Tudo isso se aplica ao desembargador Kassio Marques, do Tribunal Regional Federal da 1.ª Região, confirmado por Bolsonaro na noite de quinta-feira e cuja nomeação foi formalizada no Diário Oficial desta sexta? A resposta é um enfático “não”. A começar pelo fato de Marques ser apadrinhado pelo líder do PP no Senado, Ciro Nogueira – ambos são do Piauí –, um denunciado pela Lava Jato. Acrescente-se a isso o fato de ser uma incógnita na pauta de costumes e de, nos bastidores, ser visto como mais alinhado à postura de Gilmar Mendes e Ricardo Lewandowski, membros da Segunda Turma do STF cujos votos têm sempre beneficiado os réus da Lava Jato. Praticamente tudo o que se conhece e também o que se ignora a respeito de Kassio Marques mostra que lhe faltam o retrospecto e a clareza de convicções que deveriam estar presentes no escolhido por Bolsonaro – o presidente, aliás, mostrou não ter a menor ideia da importância da tarefa de nomear ministros do STF ao menosprezar currículos, dizendo ter privilegiado alguém que conhecia, que “tomava tubaína” com ele.
Esse tiro no escuro é totalmente desnecessário quando há muitos outros juristas notáveis, que comprovadamente têm as características necessárias a um bom ministro do STF
O fato é que o país foi dormir sonhando com um ministro firme contra a corrupção, que refletisse os valores da maioria da sociedade brasileira, que rejeitasse o ativismo judicial, que defendesse a vida e a família, e acordou com um indicado por um senador do Centrão denunciado na Lava Jato. Não surpreende que o nome tenha repercutido muito mal até mesmo entre os setores que apoiaram Bolsonaro desde a primeira hora e vinham defendendo o presidente em todas as controvérsias nas quais ele se envolveu. A indicação agradou quase que exclusivamente aos novos aliados do presidente no Congresso, aqueles que passaram a lhe oferecer apoio enquanto abocanhavam cargos de segundo e terceiro escalão em ministérios e estatais, e, mais recentemente, também conquistaram várias vice-lideranças do governo no Legislativo.
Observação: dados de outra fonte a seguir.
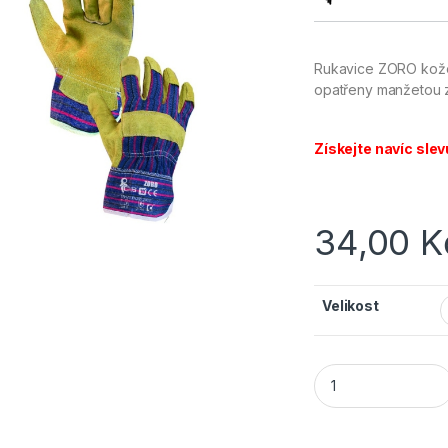
Rukavice ZORO kožen
opatřeny manžetou 
Získejte navíc slev
34,00
K
Velikost
CANIS CXS ZORO r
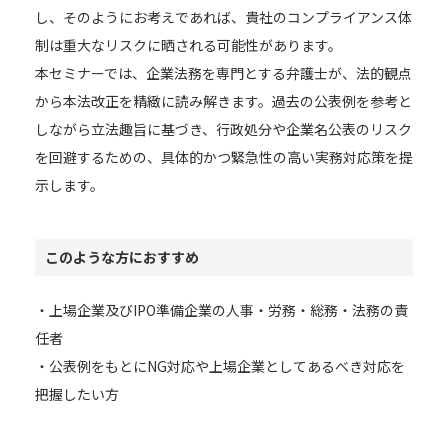
し、そのようにお考えであれば、貴社のコンプライアンス体
制は重大なリスクに晒される可能性があります。
本セミナーでは、企業法務を専門とする弁護士が、法的観点
から本法改正を精緻に読み解きます。過去の公表例を参考と
しながら立法趣旨に基づき、行政処分や企業名公表のリスク
を回避するための、具体的かつ緊急性の高い実務対応策を提
示します。
このような方におすすめ
・上場企業及びIPO準備企業の人事・労務・総務・法務の責
任者
・公表例をもとにNG対応や上場企業としてあるべき対応を
把握したい方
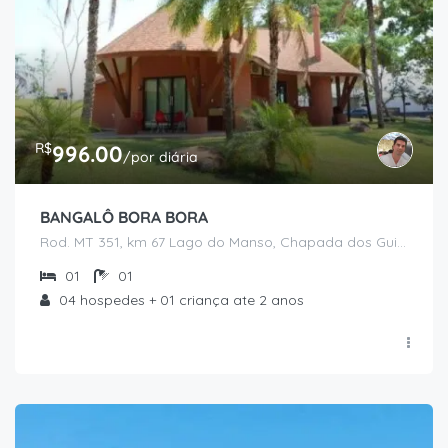
R$
996.00
/por diária
BANGALÔ BORA BORA
Rod. MT 351, km 67 Lago do Manso, Chapada dos Guimarães - MT
01
01
04 hospedes + 01 criança ate 2 anos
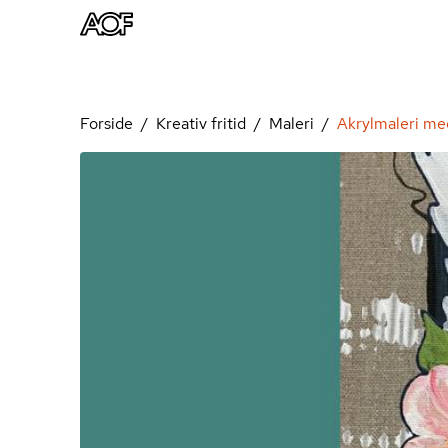
Forside
Kreativ fritid
Maleri
Akrylmaleri me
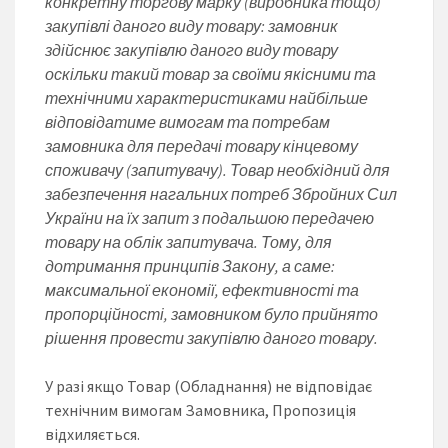
конкретну торгову марку (виробника тощо)
закупівлі даного виду товару: замовник
здійснює закупівлю даного виду товару
оскільки такий товар за своїми якісними та
технічними характеристиками найбільше
відповідатиме вимогам та потребам
замовника для передачі товару кінцевому
споживачу (запитувачу). Товар необхідний для
забезпечення нагальних потреб Збройних Сил
України на їх запит з подальшою передачею
товару на облік запитувача. Тому, для
дотримання принципів Закону, а саме:
максимальної економії, ефективності та
пропорційності, замовником було прийнято
рішення провести закупівлю даного товару.
У разі якщо Товар (Обладнання) не відповідає
технічним вимогам Замовника, Пропозиція
відхиляється.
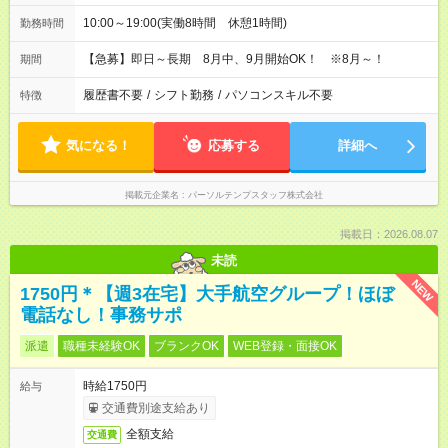
10:00～19:00(実働8時間 休憩1時間)
勤務時間
【急募】即日～長期 8月中、9月開始OK！ ※8月～！
期間
履歴書不要
/
シフト勤務
/
パソコンスキル不要
特徴
気になる！
応募する
詳細へ
掲載元企業名
パーソルテンプスタッフ株式会社
掲載日：2026.08.07
未読
NEW
1750円＊【週3在宅】大手航空グループ！ほぼ
電話なし！事務サポ
派遣
職種未経験OK
ブランクOK
WEB登録・面接OK
時給1750円
給与
交通費別途支給あり
全額支給
交通費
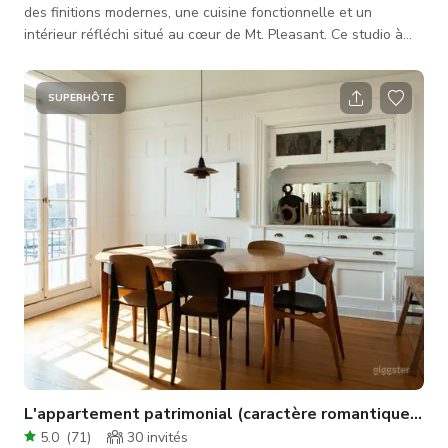
des finitions modernes, une cuisine fonctionnelle et un
intérieur réfléchi situé au cœur de Mt. Pleasant. Ce studio à
concept ouvert est lumineux, propre, confortable et artistique.
L'espace a une esthétique neutre, parfaite pour y ajouter vos
touches personnelles. Le loft est un espace entièrement
SUPERHÔTE
meublé avec des plafonds de 10 pieds, des planchers en bois
franc, une abondance de lumière naturelle orientée sud ; ce
qui en
L'appartement patrimonial (caractère romantique euro
5.0
(
71
)
30
invités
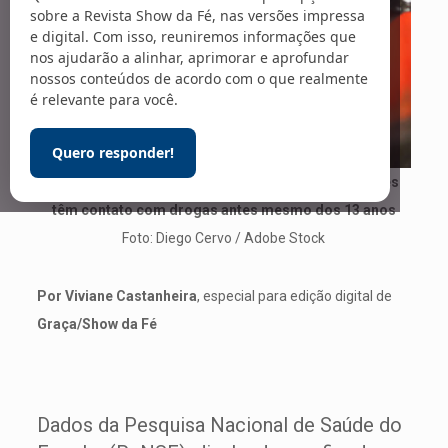
sobre a Revista Show da Fé, nas versões impressa
e digital. Com isso, reuniremos informações que
nos ajudarão a alinhar, aprimorar e aprofundar
nossos conteúdos de acordo com o que realmente
é relevante para você.
Quero responder!
Dados do IBGE revelam que crianças e adolescentes
têm contato com drogas antes mesmo dos 13 anos
Foto: Diego Cervo / Adobe Stock
Por Viviane Castanheira
, especial para edição digital de
Graça/Show da Fé
Dados da Pesquisa Nacional de Saúde do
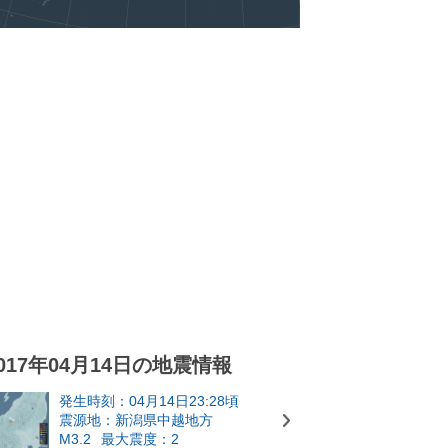
017年04月14日の地震情報
発生時刻：04月14日23:28頃
震源地：新潟県中越地方
M3.2
最大震度：2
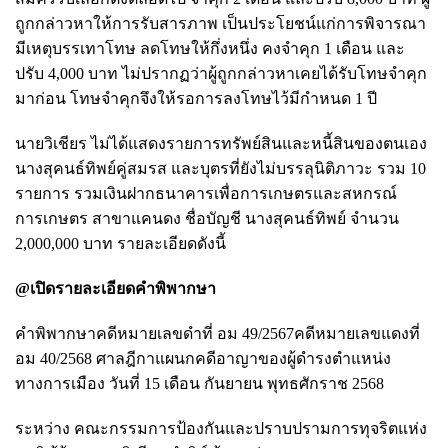
ถูกกล่าวหาให้การรับสารภาพ เป็นประโยชน์แก่การพิจารณา
มีเหตุบรรเทาโทษ ลดโทษให้กึ่งหนึ่ง คงจำคุก 1 เดือน และ
ปรับ 4,000 บาท ไม่ปรากฏว่าผู้ถูกกล่าวหาเคยได้รับโทษจำคุก
มาก่อน โทษจำคุกจึงให้รอการลงโทษไว้มีกำหนด 1 ปี
นายวิเชียร ไม่ได้แสดงรายการทรัพย์สินและหนี้สินของตนเอง
นางสุคนธ์ทิพย์คู่สมรส และบุตรที่ยังไม่บรรลุนิติภาวะ รวม 10
รายการ รวมเงินฝากธนาคารเพื่อการเกษตรและสหกรณ์
การเกษตร สาขาแคนดง ชื่อบัญชี นางสุคนธ์ทิพย์ จำนวน
2,000,000 บาท รายละเอียดดังนี้
@เปิดรายละเอียดคำพิพากษา
คำพิพากษาคดีหมายเลขดำที่ อม 49/2567คดีหมายเลขแดงที่
อม 40/2568 ศาลฎีกาแผนกคดีอาญาของผู้ดำรงตำแหน่ง
ทางการเมือง วันที่ 15 เดือน กันยายน พุทธศักราช 2568
ระหว่าง คณะกรรมการป้องกันและปราบปรามการทุจริตแห่ง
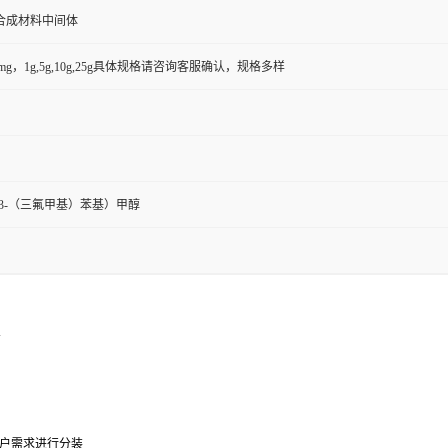
合成材料中间体
50mg，1g,5g,10g,25g具体规格请咨询客服确认，规格多样
氟-3-（三氟甲基）苯基）甲醇
l
户需求进行分装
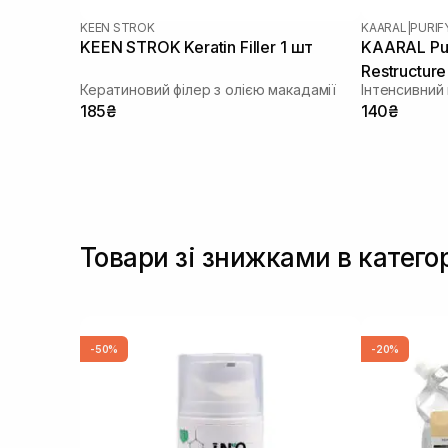
KEEN STROK
KAARAL
|
PURIF
KEEN STROK Keratin Filler 1 шт
KAARAL Pur
Restructure
Кератиновий філер з олією макадамії
185₴
140₴
Товари зі знижками в катего
-50%
-20%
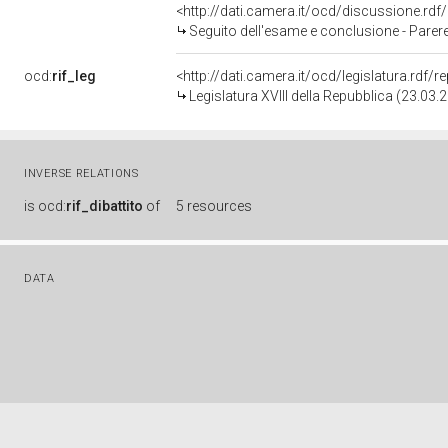
<http://dati.camera.it/ocd/discussione.rd
Seguito dell'esame e conclusione - Parere favorevole - Norme sull'esercizio della libertà sindacale del
ocd:
rif_leg
<http://dati.camera.it/ocd/legislatura.rdf/
Legislatura XVIII della Repubblica (23.03
INVERSE RELATIONS
is
ocd:
rif_dibattito
of
5 resources
DATA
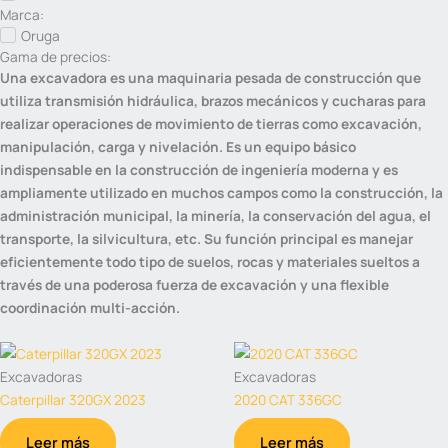
Marca:
Oruga
Gama de precios:
Una excavadora es una maquinaria pesada de construcción que
utiliza transmisión hidráulica, brazos mecánicos y cucharas para
realizar operaciones de movimiento de tierras como excavación,
manipulación, carga y nivelación. Es un equipo básico
indispensable en la construcción de ingeniería moderna y es
ampliamente utilizado en muchos campos como la construcción, la
administración municipal, la minería, la conservación del agua, el
transporte, la silvicultura, etc. Su función principal es manejar
eficientemente todo tipo de suelos, rocas y materiales sueltos a
través de una poderosa fuerza de excavación y una flexible
coordinación multi-acción.
Excavadoras
Excavadoras
Caterpillar 320GX 2023
2020 CAT 336GC
Leer más
Leer más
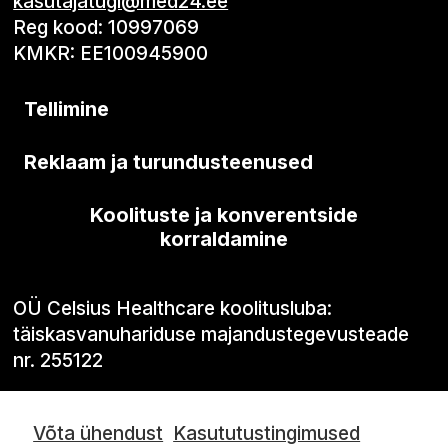
kasutajatugi@med24.ee
Reg kood: 10997069
KMKR: EE100945900
Tellimine
Reklaam ja turundusteenused
Koolituste ja konverentside
korraldamine
OÜ Celsius Healthcare koolitusluba:
täiskasvanuhariduse majandustegevusteade
nr. 255122
Võta ühendust
Kasututustingimused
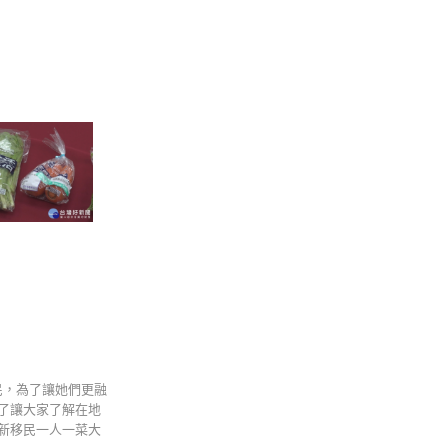
民，為了讓她們更融
了讓大家了解在地
新移民一人一菜大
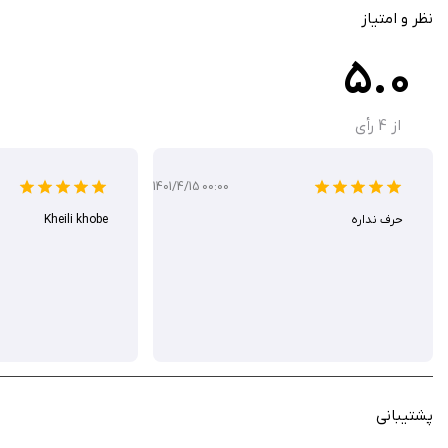
نظر و امتیاز
5.0
از
4
رأی
1401/4/15 00:00
حرف نداره
Kheili khobe
پشتیبانی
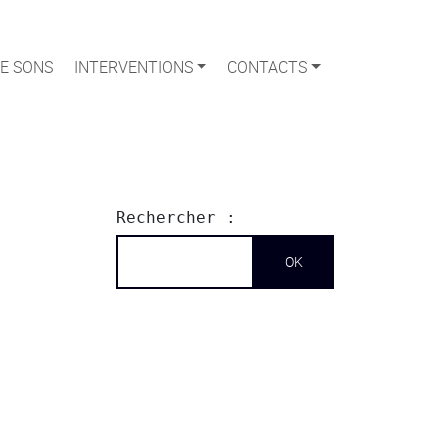
E SONS
INTERVENTIONS
CONTACTS
Rechercher :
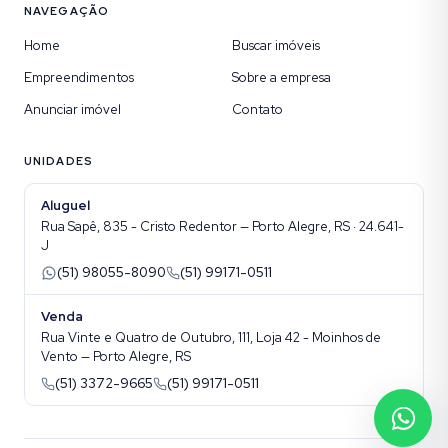
NAVEGAÇÃO
Home
Buscar imóveis
Empreendimentos
Sobre a empresa
Anunciar imóvel
Contato
UNIDADES
Aluguel
Rua Sapê, 835 - Cristo Redentor — Porto Alegre, RS · 24.641-
J
(51) 98055-8090
(51) 99171-0511
Venda
Rua Vinte e Quatro de Outubro, 111, Loja 42 - Moinhos de
Vento — Porto Alegre, RS
(51) 3372-9665
(51) 99171-0511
Marques poderia até ser um bom ministro? Sem dúvida que poderia eventualmente surpreender. Mas sua indicação é, na melhor das hipóteses, um verdadeiro tiro no escuro, totalmente desnecessário quando há muitos outros juristas notáveis, que comprovadamente têm as características necessárias a um bom ministro do STF. Bolsonaro não pode se eximir alegando que terá outra oportunidade em 2021, quando Marco Aurélio Mello se aposentar. Uma única nomeação equivocada pode colocar muito a perder, considerando o papel que o Supremo assumiu no país. Uma indicação ao STF que é uma aposta arriscada na roleta – na melhor das hipóteses, repetimos; porque, na pior delas, será um desastre completo – é a última coisa de que precisamos neste momento, e por isso já é possível classificar a decisão de agora como um dos maiores erros, se não o maior, cometido por Bolsonaro em seu mandato.